The seminar has raised several avenues of thought that I am looking forward to pursuing in greater detail. Especially, I am eager to relate some of Ranciere's writing to the study of technology. For one, I am interested in his idea of symbolic action. In his writing (and in person) he talks about how the double meaning of (some) actions. His writes that a protest against a new tax serves a dual purpose: first, it is meant to abolish the tax, but second it is political in the sense that the protesters are asserting their voice. In terms of technology, I think that certain software systems exhibit this symbolism. Wikipedia, for example, is clearly useful as a compendium of knowledge, but, in Ranciere's terms, I think that its authors are also saying "me too, I'm a scholar." In this area Ranciere poses a challenge for me, as will. Currently my thinking is colored by Gramsci's idea of hegemony; how is software hegemonic? What does counter-hegemonic software look like? And, to a a lesser degree, Bourdieu. Ranciere explicitly refutes Bourdieu, and possibly Gramsci (I need to think and study some more in that area). Ranciere's point, from what I gather, is that people are not fooled by ideology; they are not defined by their habitus. I am inclined to agree with this argument, but need to consider its implication for symbolic action.
The other major channel of inquiry that Ranciere has inspired surrounds his idea of emergence. Clearly, Ranciere mistrusts institutions, but he is also skeptical of leaders of any kind. We see this in the Ignorant Schoolmaster where he highlights Jacatot's reluctance to even lecture, preferring to meet individuals, in his hotel. Emancipation will only spread from one individual to another.
"Emergence" has been a strong buzzword since the early days of the Internet. Large amounts of scholarship have been devoted to the study of networks, how they grow, how information spreads like a contagion. I have been wary of the optimism of emergence on the Internet, though, as it strikes me too much of enthusiasm for the invisible hand of the market. Ranciere has rekindled some of my interest in anarchism, and possibly poses an alternative to viewing emergence as an unfettered marketplace. I would like to follow up the readings that we've done to try to uncover more of Ranciere's views about emergence and the spread of freedom.

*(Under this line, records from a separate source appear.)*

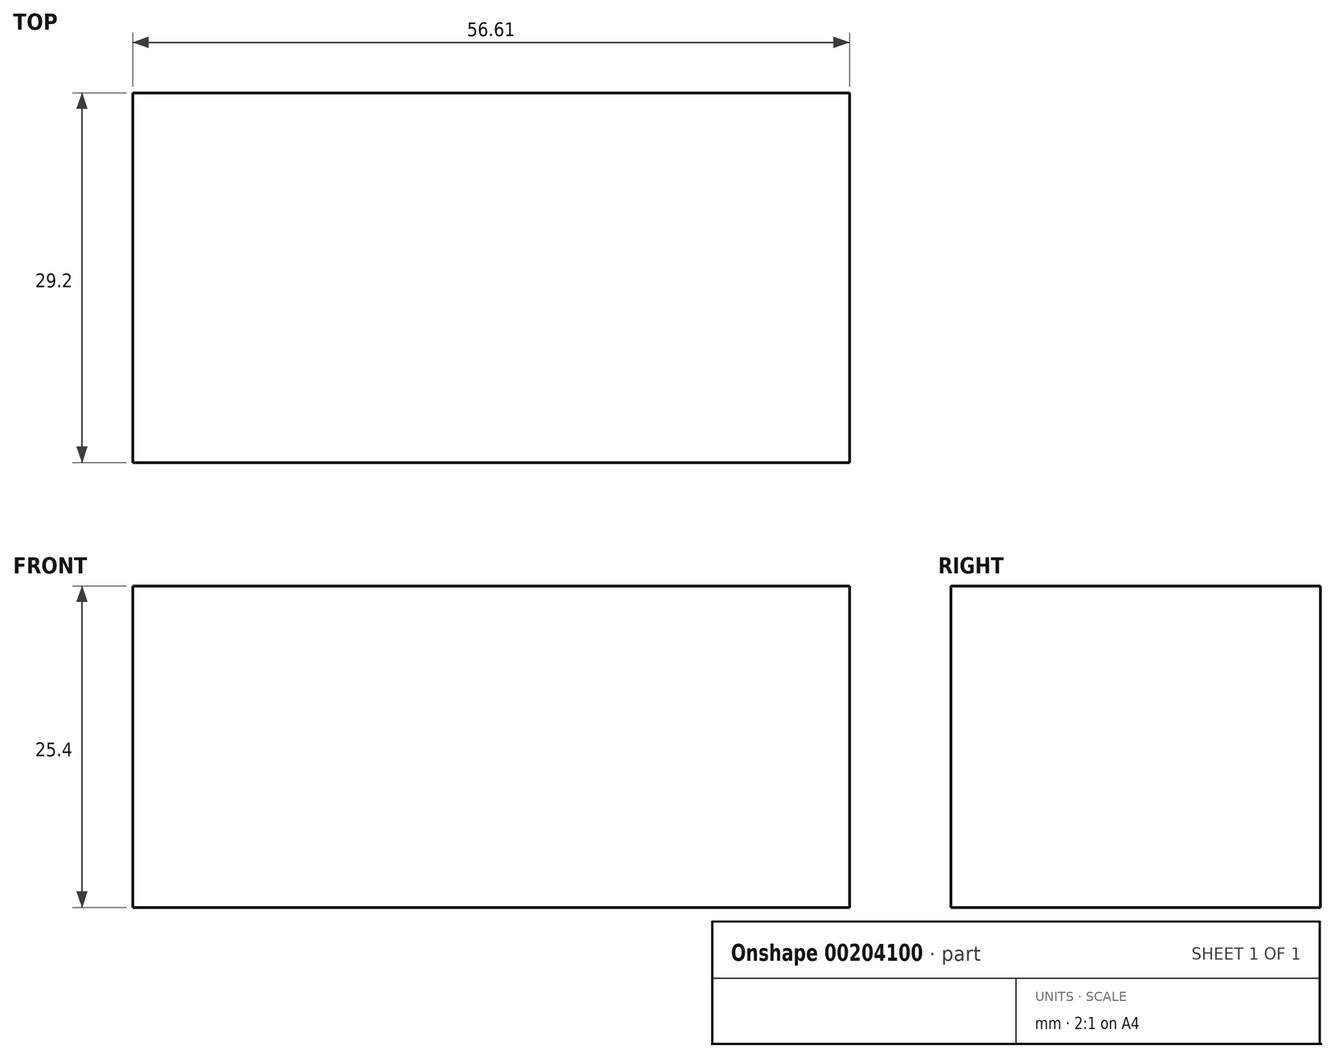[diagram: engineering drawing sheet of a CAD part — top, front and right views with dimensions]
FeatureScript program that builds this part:
annotation { "Feature Type Name" : "Feature", "Feature Type Description" : "" }
export const myFeature = defineFeature(function(context is Context, id is Id, definition is map)
    precondition{}
    {
        {
            var Q0;
            Q0=qCreatedBy(makeId("Top.planeOp"),FACE);
            var sketch = newSketch(context, id + "F0", { "sketchPlane" : qUnion([Q0])});
            skLineSegment(sketch, "E0.bottom", {"start": v(0, 0) * mm, "end": v(56.61, 0) * mm});
            skLineSegment(sketch, "E0.top", {"start": v(0, 29.2) * mm, "end": v(56.61, 29.2) * mm});
            skLineSegment(sketch, "E0.left", {"start": v(0, 0) * mm, "end": v(0, 29.2) * mm});
            skLineSegment(sketch, "E0.right", {"start": v(56.61, 0) * mm, "end": v(56.61, 29.2) * mm});
            skSolve(sketch);
        }
        {
            var Q0;
            Q0=makeQuery(id+"F0.imprint","IMPRINT",FACE,{"disambiguationData":[TD([[makeQuery(id+"F0.imprint","IMPRINT",EDGE,{"derivedFrom":sQuery(id+"F0.wireOp",EDGE,"E0.bottom")}),1.0]])]});
            extrude(context, id + "F1", {"entities" : qUnion([Q0]), "depth" : 25.4 * mm});
        }
    });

These ideas and more are proving useful as I incorporate them into my thinking about my dissertation, and I have plans to work on a paper about Ranciere and technology with a friend this summer. In some ways, though, the greater challenge of the seminar is how to view Ranciere's ideas in terms of my practice as a teacher. It's in this light that his pedagogy is truly "radical". What would happen if I offered my programming students no explanations, no "reduced" examples? Two semesters ago, I employed a watered down version of Universal Teaching in my Programming II class. The only homework, for the entire semester was one large, group project. I assigned myself the role of managing the project, having teams report on their progress. I didn't approach the severity of Jacatot, though. I carefully selected weekly readings, structured the topics of my "mini-lectures" like a good constructivist, and offered code examples that the students could work from. Further, I ran "code reviews" where I critiqued the content of their efforts. Even with this weak version, I have backed away from the technique. The students complained (I know, they always complain), but with some good reasons. The gap was too great between everything they had done before and what I was asking them to do. I now offer weekly homework assignments for the first half of the course and only begin project work in the second half. I also do more review, more explication, and more stultification. Even if I agreed with Universal Teaching, I need to find a way to make it work. I think, in part, this can be done by transparently explaining the approach. "I have nothing to teach you." For better or worse, I am taking the fall term off from teaching, so I won't get to experiment with a more Rancierian technique in the near future.